これは大きなセコイアの巨木です。年輪がとても力強くて、見てる自分も力を頂いているような感じでした。
随分長い間ブログを休んでしまいました。
さて、ロンドンの紅葉は、10月から11月にかけて、木の葉の色が緑から黄、それから茶色へと変化し、今頃は地面をすっかり覆い隠す程に落葉します。日本に比べて、赤くなる木が少なく、色目は地味ですが、それが、最も多い曇り空の下のイギリスには合ってるように思えます。
ロンドンの秋は私の好きな季節です。秋のしっとりとした雰囲気を、空のグレー、木々の黄から茶のグラデーション、建物の石の色、レンガの色、そして黒っぽいコートの人々は足早に歩き、冷たい空気が緊張感をこの大都会にもたらせます。それらを引き立たせるのには、二階建てバスの赤でしょうか。

キュー・ガーデンの地図で、上の南北に流れる川はテームズ川で、紅葉散策は地図上「青い部分」です。

____

ロンドンの秋を綴った本文を、「ロンドンの秋は私の好きな季節」を含む箇所から始め、「策は地図上「青い部分」です。」で終えて、一字一句違えずに書き写しなさい。 記録はこの作業には関係しない。

____

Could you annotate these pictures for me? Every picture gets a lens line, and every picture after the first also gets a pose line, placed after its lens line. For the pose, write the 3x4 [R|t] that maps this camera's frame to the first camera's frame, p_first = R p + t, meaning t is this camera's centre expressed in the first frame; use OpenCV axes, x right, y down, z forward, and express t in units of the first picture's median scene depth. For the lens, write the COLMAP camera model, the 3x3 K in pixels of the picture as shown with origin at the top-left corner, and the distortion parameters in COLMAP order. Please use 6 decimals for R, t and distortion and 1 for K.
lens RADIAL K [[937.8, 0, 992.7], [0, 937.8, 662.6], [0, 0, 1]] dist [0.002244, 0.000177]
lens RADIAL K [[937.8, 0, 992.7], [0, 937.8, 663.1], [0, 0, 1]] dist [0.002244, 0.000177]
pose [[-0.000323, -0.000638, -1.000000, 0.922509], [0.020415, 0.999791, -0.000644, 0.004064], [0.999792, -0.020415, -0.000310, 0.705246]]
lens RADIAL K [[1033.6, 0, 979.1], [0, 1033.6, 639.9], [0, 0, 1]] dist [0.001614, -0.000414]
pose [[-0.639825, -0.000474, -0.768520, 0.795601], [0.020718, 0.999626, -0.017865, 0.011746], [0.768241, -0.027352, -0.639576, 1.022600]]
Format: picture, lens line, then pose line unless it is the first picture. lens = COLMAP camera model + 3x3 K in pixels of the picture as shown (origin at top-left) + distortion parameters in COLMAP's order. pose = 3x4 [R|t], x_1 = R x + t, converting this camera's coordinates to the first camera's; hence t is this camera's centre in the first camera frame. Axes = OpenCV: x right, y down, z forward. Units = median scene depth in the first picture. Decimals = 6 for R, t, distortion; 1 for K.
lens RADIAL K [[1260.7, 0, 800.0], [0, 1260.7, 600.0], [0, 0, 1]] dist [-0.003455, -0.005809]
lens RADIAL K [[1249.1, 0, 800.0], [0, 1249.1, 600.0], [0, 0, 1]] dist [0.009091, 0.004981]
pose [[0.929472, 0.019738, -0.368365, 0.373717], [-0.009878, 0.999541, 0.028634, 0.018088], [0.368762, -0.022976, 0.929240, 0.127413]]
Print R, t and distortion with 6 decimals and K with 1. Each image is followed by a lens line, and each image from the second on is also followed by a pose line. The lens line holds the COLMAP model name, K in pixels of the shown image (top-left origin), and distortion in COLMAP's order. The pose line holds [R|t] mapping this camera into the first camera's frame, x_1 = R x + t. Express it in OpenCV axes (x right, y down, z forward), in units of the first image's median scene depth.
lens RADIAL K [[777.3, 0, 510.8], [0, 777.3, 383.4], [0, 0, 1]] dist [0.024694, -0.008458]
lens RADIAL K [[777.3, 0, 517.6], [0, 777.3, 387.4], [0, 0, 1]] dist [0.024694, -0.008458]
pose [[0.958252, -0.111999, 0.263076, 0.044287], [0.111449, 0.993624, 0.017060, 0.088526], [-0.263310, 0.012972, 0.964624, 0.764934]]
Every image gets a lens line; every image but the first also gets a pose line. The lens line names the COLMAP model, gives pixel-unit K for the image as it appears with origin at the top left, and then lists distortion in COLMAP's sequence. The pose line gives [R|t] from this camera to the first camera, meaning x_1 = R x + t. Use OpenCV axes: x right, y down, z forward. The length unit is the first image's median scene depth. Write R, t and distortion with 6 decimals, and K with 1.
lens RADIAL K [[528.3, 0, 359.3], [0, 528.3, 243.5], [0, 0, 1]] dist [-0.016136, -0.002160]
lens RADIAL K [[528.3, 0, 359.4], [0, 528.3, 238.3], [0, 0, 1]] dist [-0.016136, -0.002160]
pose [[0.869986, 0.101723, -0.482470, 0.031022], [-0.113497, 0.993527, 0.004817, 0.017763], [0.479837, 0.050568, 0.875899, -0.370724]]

____

* [解答]:
ロンドンの秋は私の好きな季節です。秋のしっとりとした雰囲気を、空のグレー、木々の黄から茶のグラデーション、建物の石の色、レンガの色、そして黒っぽいコートの人々は足早に歩き、冷たい空気が緊張感をこの大都会にもたらせます。それらを引き立たせるのには、二階建てバスの赤でしょうか。

キュー・ガーデンの地図で、上の南北に流れる川はテームズ川で、紅葉散策は地図上「青い部分」です。